In today’s uncertain investing world, I believe it is extremely important to first and foremost focus on safety and quality. Since my primary investment focus is now on dividends and dividend growth, safety to me is primarily about valuation along with dividend coverage and predictability. Most long-term followers of mine know me as Mr. Valuation, and as a result, they also know that I believe that attractive valuation is one of the best risk mitigator’s at the prudent investor’s disposal.
As it relates to dividends and dividend safety, a strong balance sheet (cash on hand), cash flows and a safe payout ratio engender confidence. Although these factors have always been important to me, in today’s uncertain economic environment (thanks to COVID-19), they have taken on an even more important role than ever. Consequently, I have been searching for companies that can provide me confidence that the current dividend will not be cut and should be expected to grow in the future.
As a result, the current market climate has motivated me to step-up my research efforts with a renewed focus on dividends and dividend safety. Not only am I looking for attractive opportunities as I normally do, I am also looking to discover replacements for holdings that might need to be replaced due to exposure to the virus. This renewed strategy is partially related to how difficult it was to find attractive valuations in the long running bull market we were experiencing prior to the recent crisis.
In short, I am seeing more attractively valued stocks of all kinds currently available that I had not seen in quite a long time. Therefore, I would consider it imprudent to not re-examine my holdings. One of the great things about investing in liquid assets like common stocks is that it is analogous to a horse race but with the advantage of being able to change horses anytime you want. However, I believe this strategy should only be applied when extraordinary circumstances require extraordinary actions. In other words, the prudent principal supporting long-term investing should not be easily disregarded.

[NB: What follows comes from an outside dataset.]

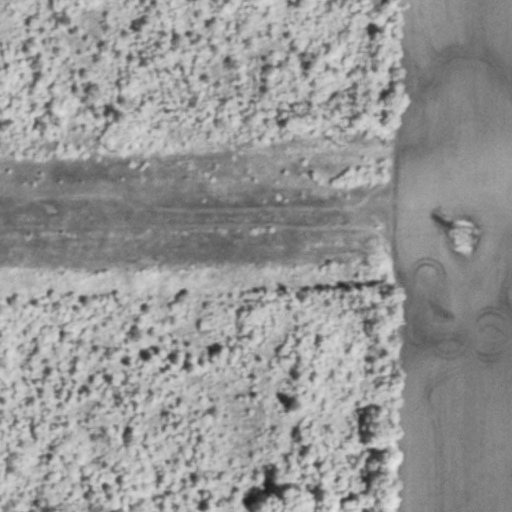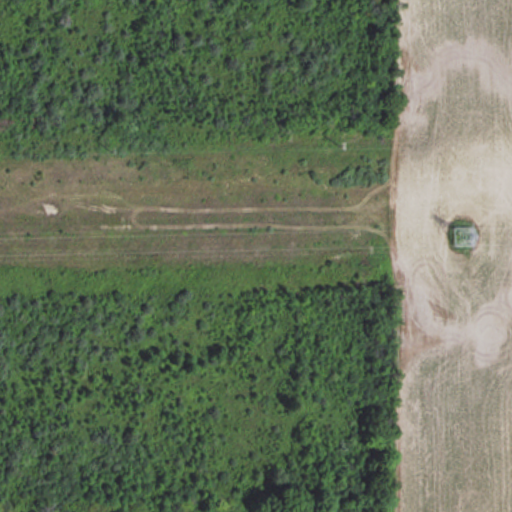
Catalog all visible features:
power tower: (462, 236)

NetApp: Dividend Safety – Attractive Valuation – High-Yield
When examining high-quality dividend growth stocks currently available, the enterprise data management and storage solutions provider NetApp (NTAP) stood out. As I alluded to in the title, NetApp is on the Dividend Kings Master Valuation/Total Return Potential List. At the Dividend Kings marketplace service on Seeking Alpha, our co-founder Dividend Sensei classifies dividend growth stocks based on dividend safety and overall quality.
NetApp earns a quality score of 10 out of 11, and a dividend safety score of 5 out of 5. Additionally, NetApp’s dividend free cash flow payout ratio stands out at 43% compared to the technology sector industry safe payout ratio guideline of 60%. On the other hand, the company’s debt to capital ratio of 54% is a little high in comparison to the industry safe debt to capital guideline of 40% (see screenshot below). However, as I will elaborate later, I believe this company possesses a fortress balance sheet that significantly overcomes the debt to capital deficiency.
NetApp: Company Overview – Courtesy Zacks Investment Research:
“Headquartered in Sunnyvale, CA and founded in 1992, NetApp Inc. provides enterprise storage and data management software and hardware products and services. The company’s product line comprises two storage platforms – FAS storage platform and E-Series platform.
FAS Storage Platform is based on the NetApp Data ONTAP operating system, which combines storage efficiency, data management and data protection. The FAS product line includes FAS6200, FAS3200 and FAS2000 series. The E-series platform helps in the deployment of Hadoop Big Data infrastructure. The E-series product line comprises EF540 Flash Array and EF550.